Ho: Mean migration rates of the coasts are the same as the given 2.4 km/yr Ha: Mean migration rates of the coasts are not the same as the given 2.4 km/yr

Question 3

east <- d3[which(d3$coast == "East"),]
west <- d3[which(d3$coast == "West"),]

# Checking to see if meets assumptions
shapiro.test(east$migration)
## 
##  Shapiro-Wilk normality test
## 
## data:  east$migration
## W = 0.95011, p-value = 0.1703

shapiro.test(west$migration)
## 
##  Shapiro-Wilk normality test
## 
## data:  west$migration
## W = 0.98568, p-value = 0.9482

t.test(east$migration, mu = 2.4)
## 
##  One Sample t-test
## 
## data:  east$migration
## t = 0.48873, df = 29, p-value = 0.6287
## alternative hypothesis: true mean is not equal to 2.4
## 95 percent confidence interval:
##  2.163647 2.784778
## sample estimates:
## mean of x 
##  2.474212

t.test(west$migration, mu = 2.4)
## 
##  One Sample t-test
## 
## data:  west$migration
## t = 2.1018, df = 29, p-value = 0.04437
## alternative hypothesis: true mean is not equal to 2.4
## 95 percent confidence interval:
##  2.423810 4.146282
## sample estimates:
## mean of x 
##  3.285046

For the East coast, the p-value was >.05 and so we fail to reject Ho, and the migration rate for the east coast is the same as the given 2.4 km/yr. For the west coast, the p-value was < .05 and so we reject Ho, and the migration rate for the west coast is not the same as the given 2.4 km/yr.

Question 4

mean_east <- mean(east$migration)
mean_west <- mean(west$migration)

se <- function(x) {
  sd(x)/(length(x)^.5)
}

se_east <- se(east$migration)
se_west <- se(west$migration)

low_ci_east <- mean_east - 1.96 * se_east
up_ci_east <- mean_east + 1.96 * se_east
low_ci_west <- mean_west - 1.96 * se_west
up_ci_west <- mean_west + 1.96 * se_west

means <- cbind(mean_east, mean_west)
low_ci <- cbind(low_ci_east, low_ci_west)
up_ci <- cbind(up_ci_east, up_ci_west)

mp <- barplot(means, main = "East and West Coast Mean Migration Rate", beside = TRUE, ylim = c(0,5), ylab = "Mean Migration Rate", names = c("East", "West"), xlab = "Coast")
arrows(mp,low_ci,mp, up_ci, angle = 90, code = 3)
abline(h=2.4, lty = 2, col = 2)

This plot confirms what the t test said, as the red dashed line represetning the 2.4 rate is within the bounds of the east coast CI but not within the bounds of the west coast CI. We can also see that the west has a higher mean migration rate compared to the east coast.

Question 5

leveneTest(migration ~ coast, data = d3)
## Levene's Test for Homogeneity of Variance (center = median)
##       Df F value    Pr(>F)    
## group  1  18.316 7.099e-05 ***
##       58                      
## ---
## Signif. codes:  0 '***' 0.001 '**' 0.01 '*' 0.05 '.' 0.1 ' ' 1

We have to use Welch's T Test because we cannot use a Two Sample T-Test. We cannot use the two sample t-test because it assumes that the groups have equal standard deviations. The assumptions of Welch's T Test are that the data is randomly sampled.
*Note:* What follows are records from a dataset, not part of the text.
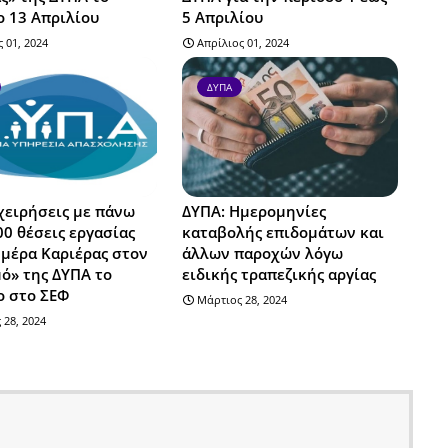
 13 Απριλίου
5 Απριλίου
 01, 2024
Απρίλιος 01, 2024
ΔΥΠΑ
χειρήσεις με πάνω
ΔΥΠΑ: Ημερομηνίες
00 θέσεις εργασίας
καταβολής επιδομάτων και
μέρα Καριέρας στον
άλλων παροχών λόγω
ό» της ΔΥΠΑ το
ειδικής τραπεζικής αργίας
ο στο ΣΕΦ
Μάρτιος 28, 2024
 28, 2024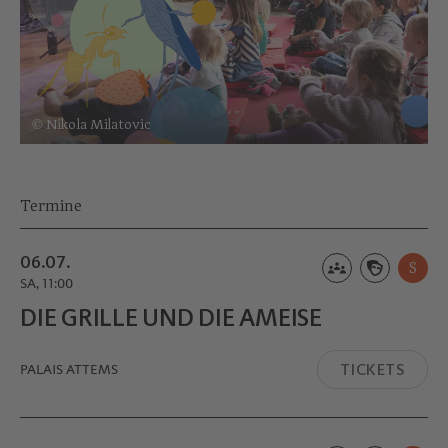
© Nikola Milatovic
Termine
06.07.
S
SA, 11:00
DIE GRILLE UND DIE AMEISE
TICKETS
PALAIS ATTEMS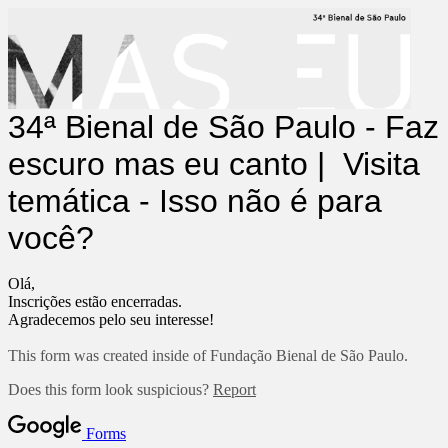
34ª Bienal de São Paulo - Faz
escuro mas eu canto | Visita
temática - Isso não é para
você?
Olá,
Inscrições estão encerradas.
Agradecemos pelo seu interesse!
This form was created inside of Fundação Bienal de São Paulo.
Does this form look suspicious?
Report
Forms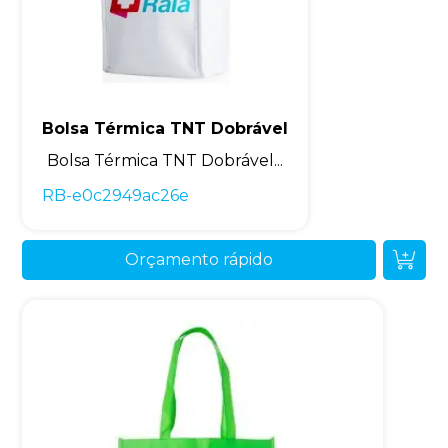
Bolsa Térmica TNT Dobrável
Bolsa Térmica TNT Dobrável...
RB-e0c2949ac26e
Orçamento rápido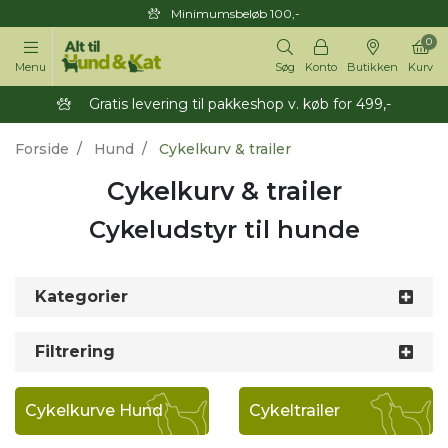
Minimumsbeløb 100,-
0
Menu
Søg
Konto
Butikken
Kurv
Gratis levering til pakkeshop v. køb for 499,-
Forside
Hund
Cykelkurv & trailer
Cykelkurv & trailer
Cykeludstyr til hunde
Kategorier
Filtrering
Cykelkurve Hund
Cykeltrailer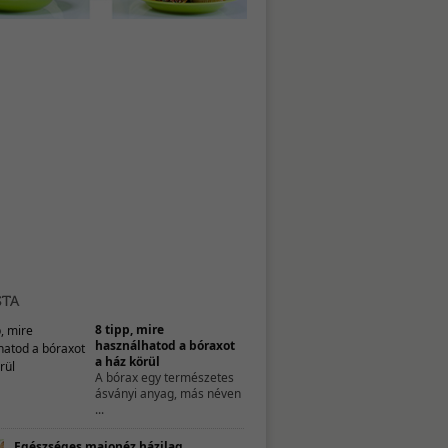
8 tipp, mire
használhatod a bóraxot
a ház körül
A bórax egy természetes
ásványi anyag, más néven
...
Egészséges majonéz házilag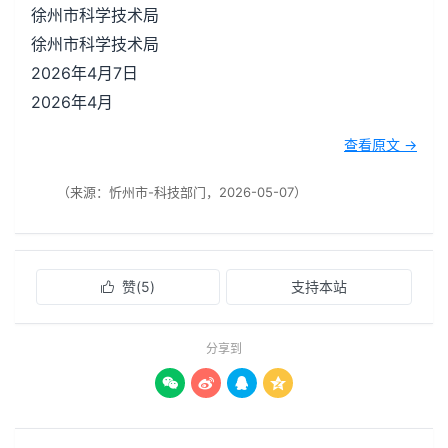
徐州市科学技术局
徐州市科学技术局
2026年4月7日
2026年4月
查看原文 →
（来源：忻州市-科技部门，2026-05-07）
赞(
5
)
支持本站

分享到



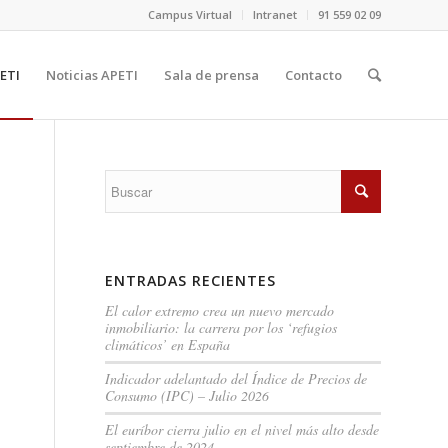
Campus Virtual
Intranet
91 559 02 09
ETI
Noticias APETI
Sala de prensa
Contacto
ENTRADAS RECIENTES
El calor extremo crea un nuevo mercado
inmobiliario: la carrera por los ‘refugios
climáticos’ en España
Indicador adelantado del Índice de Precios de
Consumo (IPC) – Julio 2026
El euríbor cierra julio en el nivel más alto desde
septiembre de 2024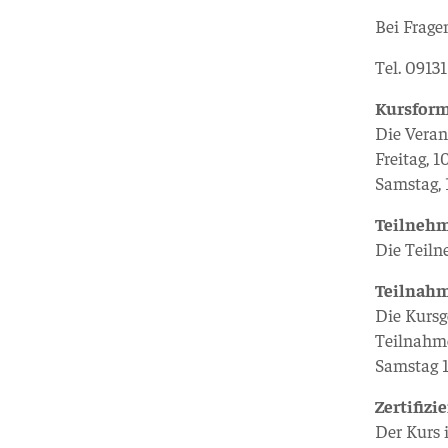
Bei Frage
Tel. 0913
Kursfor
Die Veran
Freitag, 
Samstag,
Teilneh
Die Teiln
Teilnah
Die Kursg
Teilnahme
Samstag 
Zertifizi
Der Kurs 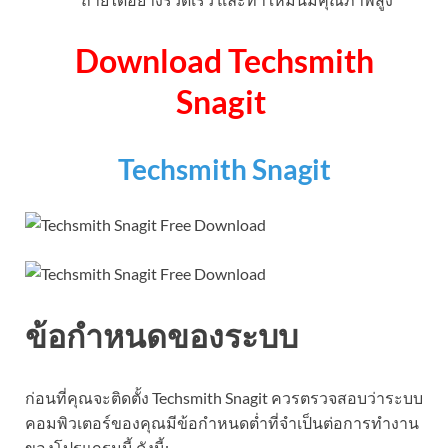
Download Techsmith
Snagit
Techsmith Snagit
ข้อกำหนดของระบบ
ก่อนที่คุณจะติดตั้ง Techsmith Snagit ควรตรวจสอบว่าระบบ
คอมพิวเตอร์ของคุณมีข้อกำหนดต่ำที่จำเป็นต่อการทำงาน
ของโปรแกรมนี้ ดังนี้: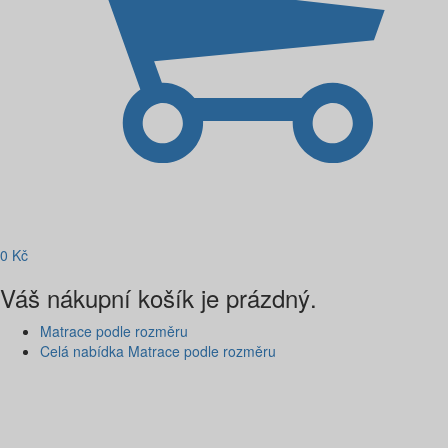
0
Kč
Váš nákupní košík je prázdný.
Matrace podle rozměru
Celá nabídka Matrace podle rozměru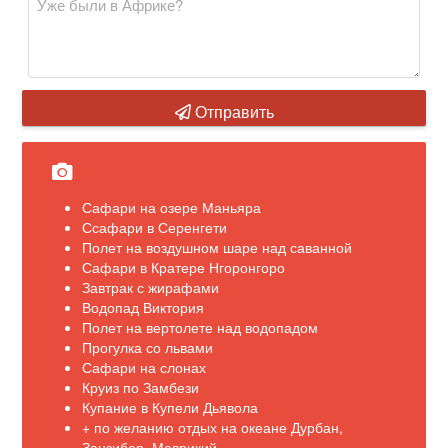
Отправить
Сафари на озере Маньяра
Ссафари в Серенгети
Полет на воздушном шаре над саванной
Сафари в Кратере Нгоронгоро
Завтрак с жирафами
Водопад Виктория
Полет на вертолете над водопадом
Прогулка со львами
Сафари на слонах
Круиз по Замбези
Купание в Купели Дьявола
+ по желанию отдых на океане Дурбан,
Занзибар, Маврикий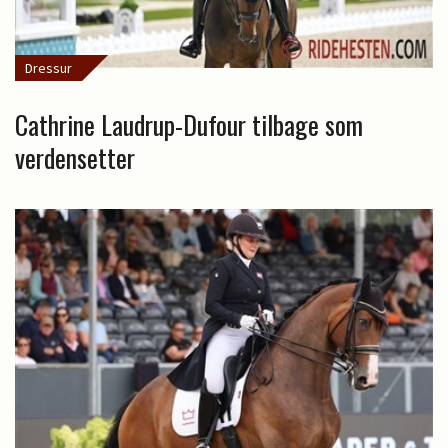
Dressur
Cathrine Laudrup-Dufour tilbage som
verdensetter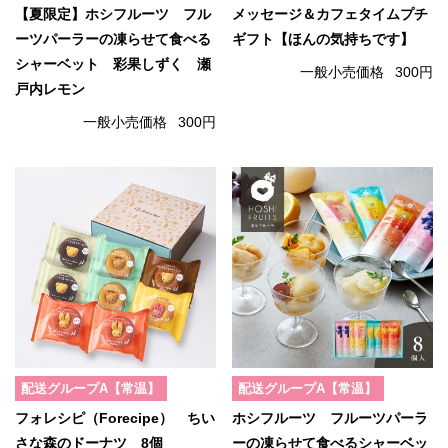
【夏限定】ホシフルーツ フル
メッセージ＆カフェタイムプチ
ーツパーラーの凍らせて食べる
ギフト【ほんの気持ちです】
シャーベット 彩果しずく 瀬
一般小売価格
300円
戸内レモン
一般小売価格
300円
配送グループA【常温】
配送グループA【常温】
フォレシピ（Forecipe） ちい
ホシフルーツ フルーツパーラ
さな森のドーナツ 8個
ーの凍らせて食べるシャーベッ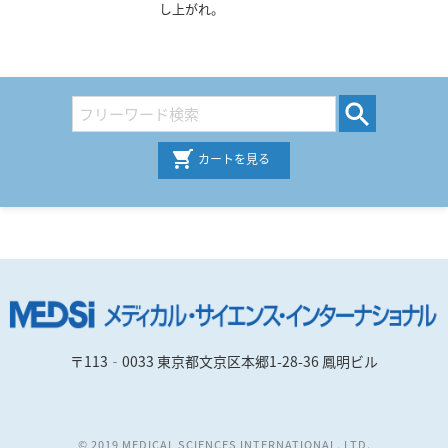
し上がれ。
カートを見る
〒113‐0033 東京都文京区本郷1-28-36 鳳明ビル
© 2019 MEDICAL SCIENCES INTERNATIONAL, LTD.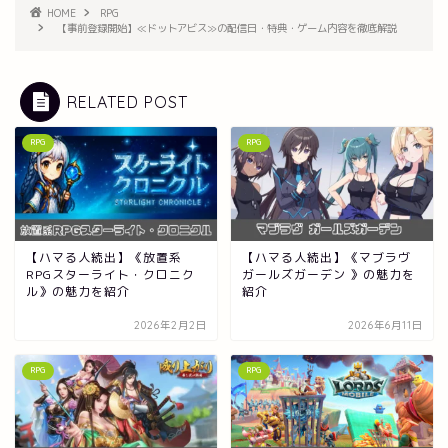
HOME
RPG
【事前登録開始】≪ドットアビス≫の配信日・特典・ゲーム内容を徹底解説
RELATED POST
RPG
RPG
【ハマる人続出】《放置系
【ハマる人続出】《マブラヴ
RPGスターライト・クロニク
ガールズガーデン 》の魅力を
ル》の魅力を紹介
紹介
2026年2月2日
2026年6月11日
RPG
RPG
Ho: East and west coast mean migration rates are the same Ha: East and west coast mean migration rates are not the same

t.test(east$migration, west$migration)
## 
##  Welch Two Sample t-test
## 
## data:  east$migration and west$migration
## t = -1.8114, df = 36.417, p-value = 0.07834
## alternative hypothesis: true difference in means is not equal to 0
## 95 percent confidence interval:
##  -1.71832364  0.09665577
## sample estimates:
## mean of x mean of y 
##  2.474212  3.285046

P value is > .05 so we fail to reject Ho, the means are the same.

Question 6

Based on the one sample t test and the barplot, we can see that the east coast mean migration rate is in line with the given 2.4 km/yr, and that the west coast is not the same as the 2.4 km/yr. The bar plot shows the west coast mean migration rate is ahead of the given 2.4 km/yr. However when compared to each other, the mean migration rates for the east vs west coast are not statistically different from each other.